Prompt.
With both ends included, repeat exactly the lines of the entries below from the one containing "of normal human" down to the one containing "neoplastic tissue: human", and no others.

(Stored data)

---+---

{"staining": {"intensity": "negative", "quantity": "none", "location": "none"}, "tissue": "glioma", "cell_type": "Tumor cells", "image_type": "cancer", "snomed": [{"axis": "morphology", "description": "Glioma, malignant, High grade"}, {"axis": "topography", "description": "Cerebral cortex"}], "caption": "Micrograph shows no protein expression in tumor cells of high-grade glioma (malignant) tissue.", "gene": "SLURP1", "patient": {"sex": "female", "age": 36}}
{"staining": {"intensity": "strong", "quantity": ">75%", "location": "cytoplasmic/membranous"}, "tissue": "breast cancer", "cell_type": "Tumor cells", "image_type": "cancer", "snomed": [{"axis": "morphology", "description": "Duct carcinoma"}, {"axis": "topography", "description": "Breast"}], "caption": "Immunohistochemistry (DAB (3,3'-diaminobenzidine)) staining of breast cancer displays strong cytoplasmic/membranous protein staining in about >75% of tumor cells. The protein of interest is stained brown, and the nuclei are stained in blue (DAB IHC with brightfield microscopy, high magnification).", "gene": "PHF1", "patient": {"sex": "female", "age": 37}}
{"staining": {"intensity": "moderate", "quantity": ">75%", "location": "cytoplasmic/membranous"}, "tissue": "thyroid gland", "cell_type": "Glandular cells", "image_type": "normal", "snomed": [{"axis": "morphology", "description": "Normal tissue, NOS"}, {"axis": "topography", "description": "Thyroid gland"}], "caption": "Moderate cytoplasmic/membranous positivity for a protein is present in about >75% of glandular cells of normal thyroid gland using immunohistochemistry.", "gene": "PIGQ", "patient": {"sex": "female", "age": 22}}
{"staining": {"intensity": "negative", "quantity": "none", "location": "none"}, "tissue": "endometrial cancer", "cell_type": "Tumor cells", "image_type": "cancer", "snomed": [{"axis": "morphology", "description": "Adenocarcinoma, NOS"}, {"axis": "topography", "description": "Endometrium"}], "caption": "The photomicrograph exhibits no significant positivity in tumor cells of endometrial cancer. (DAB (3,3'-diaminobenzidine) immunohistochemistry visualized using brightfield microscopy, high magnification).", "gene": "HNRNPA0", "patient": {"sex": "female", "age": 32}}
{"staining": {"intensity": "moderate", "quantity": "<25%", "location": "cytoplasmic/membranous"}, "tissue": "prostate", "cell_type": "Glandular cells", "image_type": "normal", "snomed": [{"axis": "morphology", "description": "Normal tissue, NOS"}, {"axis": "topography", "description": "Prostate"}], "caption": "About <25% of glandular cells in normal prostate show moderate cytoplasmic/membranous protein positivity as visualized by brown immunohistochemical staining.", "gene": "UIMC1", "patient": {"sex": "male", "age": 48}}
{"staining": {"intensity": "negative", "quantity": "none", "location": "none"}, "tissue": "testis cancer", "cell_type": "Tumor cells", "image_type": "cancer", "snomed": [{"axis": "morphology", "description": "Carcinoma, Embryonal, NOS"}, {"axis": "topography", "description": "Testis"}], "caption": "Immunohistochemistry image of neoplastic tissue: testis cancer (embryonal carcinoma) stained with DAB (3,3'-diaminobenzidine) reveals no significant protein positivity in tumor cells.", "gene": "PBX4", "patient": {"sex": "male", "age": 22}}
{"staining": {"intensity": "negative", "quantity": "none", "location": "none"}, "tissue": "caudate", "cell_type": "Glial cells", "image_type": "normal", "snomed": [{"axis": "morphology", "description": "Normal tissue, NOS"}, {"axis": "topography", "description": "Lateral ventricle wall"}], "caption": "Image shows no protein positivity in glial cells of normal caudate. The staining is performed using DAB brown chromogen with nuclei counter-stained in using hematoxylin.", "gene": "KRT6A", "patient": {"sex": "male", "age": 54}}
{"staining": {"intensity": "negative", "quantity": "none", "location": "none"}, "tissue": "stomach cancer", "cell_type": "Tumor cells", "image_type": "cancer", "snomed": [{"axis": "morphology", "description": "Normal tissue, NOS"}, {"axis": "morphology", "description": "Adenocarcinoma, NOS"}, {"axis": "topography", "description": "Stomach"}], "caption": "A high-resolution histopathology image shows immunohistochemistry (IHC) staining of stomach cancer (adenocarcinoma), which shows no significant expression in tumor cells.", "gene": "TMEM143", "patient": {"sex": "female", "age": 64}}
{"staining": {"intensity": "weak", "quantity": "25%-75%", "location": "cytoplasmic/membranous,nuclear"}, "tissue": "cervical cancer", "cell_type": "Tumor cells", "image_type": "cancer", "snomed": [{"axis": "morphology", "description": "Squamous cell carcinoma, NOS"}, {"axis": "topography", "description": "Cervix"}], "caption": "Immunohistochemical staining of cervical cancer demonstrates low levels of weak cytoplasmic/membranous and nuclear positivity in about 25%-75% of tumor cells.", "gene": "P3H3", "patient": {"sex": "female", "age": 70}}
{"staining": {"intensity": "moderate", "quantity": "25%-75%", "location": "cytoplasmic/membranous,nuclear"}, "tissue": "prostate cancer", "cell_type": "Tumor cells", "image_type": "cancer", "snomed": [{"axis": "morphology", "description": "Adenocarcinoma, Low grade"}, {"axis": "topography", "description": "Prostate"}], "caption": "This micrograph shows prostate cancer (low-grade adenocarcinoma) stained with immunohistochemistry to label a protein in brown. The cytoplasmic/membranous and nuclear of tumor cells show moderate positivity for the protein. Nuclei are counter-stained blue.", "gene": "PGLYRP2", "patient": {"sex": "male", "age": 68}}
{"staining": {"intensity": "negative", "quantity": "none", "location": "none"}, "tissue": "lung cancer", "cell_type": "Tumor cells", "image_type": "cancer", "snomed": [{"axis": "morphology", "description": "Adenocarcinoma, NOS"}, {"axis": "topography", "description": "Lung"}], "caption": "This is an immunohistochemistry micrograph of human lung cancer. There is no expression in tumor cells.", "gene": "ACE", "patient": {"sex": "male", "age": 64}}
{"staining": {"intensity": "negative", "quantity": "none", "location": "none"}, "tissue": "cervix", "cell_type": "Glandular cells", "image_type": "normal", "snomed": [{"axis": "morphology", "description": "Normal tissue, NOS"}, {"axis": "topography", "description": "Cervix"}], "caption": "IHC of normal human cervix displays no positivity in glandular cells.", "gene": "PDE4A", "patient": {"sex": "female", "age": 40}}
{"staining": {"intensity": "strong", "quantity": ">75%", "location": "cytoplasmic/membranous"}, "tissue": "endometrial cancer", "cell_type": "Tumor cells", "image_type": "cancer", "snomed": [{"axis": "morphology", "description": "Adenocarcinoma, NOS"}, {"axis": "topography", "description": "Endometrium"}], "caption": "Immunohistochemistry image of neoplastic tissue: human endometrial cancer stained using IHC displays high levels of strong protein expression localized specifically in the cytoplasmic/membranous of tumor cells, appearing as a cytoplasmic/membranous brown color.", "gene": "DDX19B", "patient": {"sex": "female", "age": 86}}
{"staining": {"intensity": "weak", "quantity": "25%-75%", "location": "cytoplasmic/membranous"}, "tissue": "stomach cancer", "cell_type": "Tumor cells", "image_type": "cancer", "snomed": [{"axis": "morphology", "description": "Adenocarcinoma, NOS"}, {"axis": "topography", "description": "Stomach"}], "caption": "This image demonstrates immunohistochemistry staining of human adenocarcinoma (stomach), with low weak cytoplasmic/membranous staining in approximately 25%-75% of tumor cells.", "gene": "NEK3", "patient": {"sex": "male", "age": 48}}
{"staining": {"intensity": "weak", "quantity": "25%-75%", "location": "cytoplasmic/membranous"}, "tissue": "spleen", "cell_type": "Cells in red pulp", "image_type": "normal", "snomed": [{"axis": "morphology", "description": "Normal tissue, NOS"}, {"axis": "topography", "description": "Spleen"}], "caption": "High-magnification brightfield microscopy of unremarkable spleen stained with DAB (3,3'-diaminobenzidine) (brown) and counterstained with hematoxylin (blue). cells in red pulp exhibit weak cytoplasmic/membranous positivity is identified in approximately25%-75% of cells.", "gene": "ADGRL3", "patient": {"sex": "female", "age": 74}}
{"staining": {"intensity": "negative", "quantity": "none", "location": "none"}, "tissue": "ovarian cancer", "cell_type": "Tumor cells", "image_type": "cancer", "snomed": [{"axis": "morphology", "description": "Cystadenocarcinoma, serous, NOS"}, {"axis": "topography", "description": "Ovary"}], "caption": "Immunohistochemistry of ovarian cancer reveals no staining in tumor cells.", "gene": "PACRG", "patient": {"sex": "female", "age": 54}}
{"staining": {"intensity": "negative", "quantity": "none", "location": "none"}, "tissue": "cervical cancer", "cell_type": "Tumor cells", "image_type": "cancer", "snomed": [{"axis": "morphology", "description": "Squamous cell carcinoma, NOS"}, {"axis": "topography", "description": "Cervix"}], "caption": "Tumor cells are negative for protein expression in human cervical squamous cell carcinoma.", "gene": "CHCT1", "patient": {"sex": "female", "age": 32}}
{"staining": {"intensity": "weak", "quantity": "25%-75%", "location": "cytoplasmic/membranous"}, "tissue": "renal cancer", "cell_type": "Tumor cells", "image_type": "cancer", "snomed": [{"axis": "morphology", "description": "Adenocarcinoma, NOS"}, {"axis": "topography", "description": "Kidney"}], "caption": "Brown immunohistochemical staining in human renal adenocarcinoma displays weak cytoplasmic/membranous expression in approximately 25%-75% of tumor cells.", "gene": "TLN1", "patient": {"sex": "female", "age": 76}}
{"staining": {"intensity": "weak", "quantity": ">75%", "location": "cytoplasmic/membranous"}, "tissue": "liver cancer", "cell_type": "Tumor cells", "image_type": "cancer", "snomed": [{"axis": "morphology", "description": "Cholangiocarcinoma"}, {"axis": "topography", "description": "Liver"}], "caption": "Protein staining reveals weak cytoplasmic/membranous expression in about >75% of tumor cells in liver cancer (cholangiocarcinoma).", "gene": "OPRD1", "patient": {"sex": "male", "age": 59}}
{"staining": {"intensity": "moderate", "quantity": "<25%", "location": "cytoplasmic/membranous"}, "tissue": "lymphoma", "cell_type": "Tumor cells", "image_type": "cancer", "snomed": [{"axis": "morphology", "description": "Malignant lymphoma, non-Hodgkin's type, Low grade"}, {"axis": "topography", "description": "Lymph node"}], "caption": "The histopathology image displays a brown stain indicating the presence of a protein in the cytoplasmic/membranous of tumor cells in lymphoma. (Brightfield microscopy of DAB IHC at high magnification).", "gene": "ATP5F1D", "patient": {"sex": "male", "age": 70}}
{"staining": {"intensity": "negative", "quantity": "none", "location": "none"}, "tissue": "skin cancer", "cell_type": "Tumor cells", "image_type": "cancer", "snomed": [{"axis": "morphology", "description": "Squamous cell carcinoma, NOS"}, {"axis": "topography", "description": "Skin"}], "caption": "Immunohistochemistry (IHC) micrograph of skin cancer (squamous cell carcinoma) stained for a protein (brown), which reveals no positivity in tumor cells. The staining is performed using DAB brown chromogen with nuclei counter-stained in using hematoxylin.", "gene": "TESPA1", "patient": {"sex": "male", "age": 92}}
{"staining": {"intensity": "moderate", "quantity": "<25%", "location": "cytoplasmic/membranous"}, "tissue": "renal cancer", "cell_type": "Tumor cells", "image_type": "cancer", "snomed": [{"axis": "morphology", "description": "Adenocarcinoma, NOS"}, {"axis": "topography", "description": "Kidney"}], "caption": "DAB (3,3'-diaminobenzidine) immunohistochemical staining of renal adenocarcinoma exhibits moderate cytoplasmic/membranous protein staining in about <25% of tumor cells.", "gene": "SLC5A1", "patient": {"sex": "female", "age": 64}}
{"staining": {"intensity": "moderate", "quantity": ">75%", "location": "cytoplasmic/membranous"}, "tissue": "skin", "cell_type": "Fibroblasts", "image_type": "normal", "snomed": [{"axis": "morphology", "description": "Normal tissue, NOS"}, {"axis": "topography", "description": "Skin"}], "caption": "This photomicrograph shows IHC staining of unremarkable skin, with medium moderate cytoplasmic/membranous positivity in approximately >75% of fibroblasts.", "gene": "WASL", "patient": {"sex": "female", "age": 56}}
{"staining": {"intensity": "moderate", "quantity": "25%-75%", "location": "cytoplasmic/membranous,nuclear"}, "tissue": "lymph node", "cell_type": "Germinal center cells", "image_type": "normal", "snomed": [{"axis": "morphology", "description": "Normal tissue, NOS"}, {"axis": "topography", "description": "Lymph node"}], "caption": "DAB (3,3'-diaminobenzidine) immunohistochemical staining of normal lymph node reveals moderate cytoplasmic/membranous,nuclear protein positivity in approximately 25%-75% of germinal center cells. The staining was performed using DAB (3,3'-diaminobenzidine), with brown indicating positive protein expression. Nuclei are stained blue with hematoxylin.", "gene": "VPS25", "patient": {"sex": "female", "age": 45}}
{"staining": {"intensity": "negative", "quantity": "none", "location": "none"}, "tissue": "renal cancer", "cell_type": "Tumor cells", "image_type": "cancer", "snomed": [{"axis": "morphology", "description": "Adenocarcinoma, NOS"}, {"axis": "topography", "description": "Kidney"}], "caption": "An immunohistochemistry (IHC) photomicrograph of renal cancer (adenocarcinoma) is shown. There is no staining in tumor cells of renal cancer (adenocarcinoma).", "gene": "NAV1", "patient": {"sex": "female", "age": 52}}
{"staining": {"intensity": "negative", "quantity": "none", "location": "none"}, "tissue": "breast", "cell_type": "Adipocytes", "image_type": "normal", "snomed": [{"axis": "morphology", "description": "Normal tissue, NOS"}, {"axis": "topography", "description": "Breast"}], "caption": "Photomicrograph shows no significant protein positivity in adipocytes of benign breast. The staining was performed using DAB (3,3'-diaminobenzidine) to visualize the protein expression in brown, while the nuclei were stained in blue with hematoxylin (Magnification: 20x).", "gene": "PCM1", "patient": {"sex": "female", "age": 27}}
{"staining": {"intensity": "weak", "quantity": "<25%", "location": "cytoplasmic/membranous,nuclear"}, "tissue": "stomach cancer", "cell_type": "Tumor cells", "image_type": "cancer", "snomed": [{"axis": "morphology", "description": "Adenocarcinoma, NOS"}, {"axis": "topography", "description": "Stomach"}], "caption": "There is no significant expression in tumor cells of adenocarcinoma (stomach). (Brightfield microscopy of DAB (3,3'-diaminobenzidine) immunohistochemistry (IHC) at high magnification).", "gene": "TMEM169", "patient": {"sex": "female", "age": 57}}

---+---

Solution to the exercise.
{"staining": {"intensity": "negative", "quantity": "none", "location": "none"}, "tissue": "cervix", "cell_type": "Glandular cells", "image_type": "normal", "snomed": [{"axis": "morphology", "description": "Normal tissue, NOS"}, {"axis": "topography", "description": "Cervix"}], "caption": "IHC of normal human cervix displays no positivity in glandular cells.", "gene": "PDE4A", "patient": {"sex": "female", "age": 40}}
{"staining": {"intensity": "strong", "quantity": ">75%", "location": "cytoplasmic/membranous"}, "tissue": "endometrial cancer", "cell_type": "Tumor cells", "image_type": "cancer", "snomed": [{"axis": "morphology", "description": "Adenocarcinoma, NOS"}, {"axis": "topography", "description": "Endometrium"}], "caption": "Immunohistochemistry image of neoplastic tissue: human endometrial cancer stained using IHC displays high levels of strong protein expression localized specifically in the cytoplasmic/membranous of tumor cells, appearing as a cytoplasmic/membranous brown color.", "gene": "DDX19B", "patient": {"sex": "female", "age": 86}}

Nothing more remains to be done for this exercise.